• _EXERCISE DIRECTIONS_:
Search the listing below for the string "Lenders" and copy every line where it occurs.

::: EXTRACTED RECORDS :::

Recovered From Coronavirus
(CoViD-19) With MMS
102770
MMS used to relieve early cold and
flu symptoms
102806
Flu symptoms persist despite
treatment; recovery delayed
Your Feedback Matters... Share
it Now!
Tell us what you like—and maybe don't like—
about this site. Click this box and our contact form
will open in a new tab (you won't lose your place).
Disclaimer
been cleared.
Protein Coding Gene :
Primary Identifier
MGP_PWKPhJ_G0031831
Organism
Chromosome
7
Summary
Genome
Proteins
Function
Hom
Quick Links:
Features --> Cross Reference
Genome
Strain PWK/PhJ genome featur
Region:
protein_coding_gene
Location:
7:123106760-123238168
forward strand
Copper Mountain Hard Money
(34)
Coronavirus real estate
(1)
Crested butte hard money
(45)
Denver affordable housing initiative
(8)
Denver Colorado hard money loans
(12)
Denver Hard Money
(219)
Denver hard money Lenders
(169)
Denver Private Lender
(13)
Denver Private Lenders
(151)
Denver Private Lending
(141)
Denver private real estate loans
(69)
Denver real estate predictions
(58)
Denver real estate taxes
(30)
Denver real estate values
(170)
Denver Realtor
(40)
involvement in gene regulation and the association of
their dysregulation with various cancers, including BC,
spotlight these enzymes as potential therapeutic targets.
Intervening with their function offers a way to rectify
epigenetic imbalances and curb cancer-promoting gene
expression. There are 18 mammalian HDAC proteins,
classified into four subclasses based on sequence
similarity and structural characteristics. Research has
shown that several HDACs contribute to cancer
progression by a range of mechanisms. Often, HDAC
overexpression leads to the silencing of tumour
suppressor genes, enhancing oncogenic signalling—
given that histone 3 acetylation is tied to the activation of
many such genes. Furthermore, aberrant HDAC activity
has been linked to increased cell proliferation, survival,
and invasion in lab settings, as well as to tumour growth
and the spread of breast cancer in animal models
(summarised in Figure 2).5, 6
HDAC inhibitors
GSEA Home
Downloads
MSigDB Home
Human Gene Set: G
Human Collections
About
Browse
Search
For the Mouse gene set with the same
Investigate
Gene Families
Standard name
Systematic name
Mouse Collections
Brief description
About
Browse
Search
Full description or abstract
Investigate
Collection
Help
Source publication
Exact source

:::

• _ANSWER AREA_:
Denver hard money Lenders
Denver Private Lenders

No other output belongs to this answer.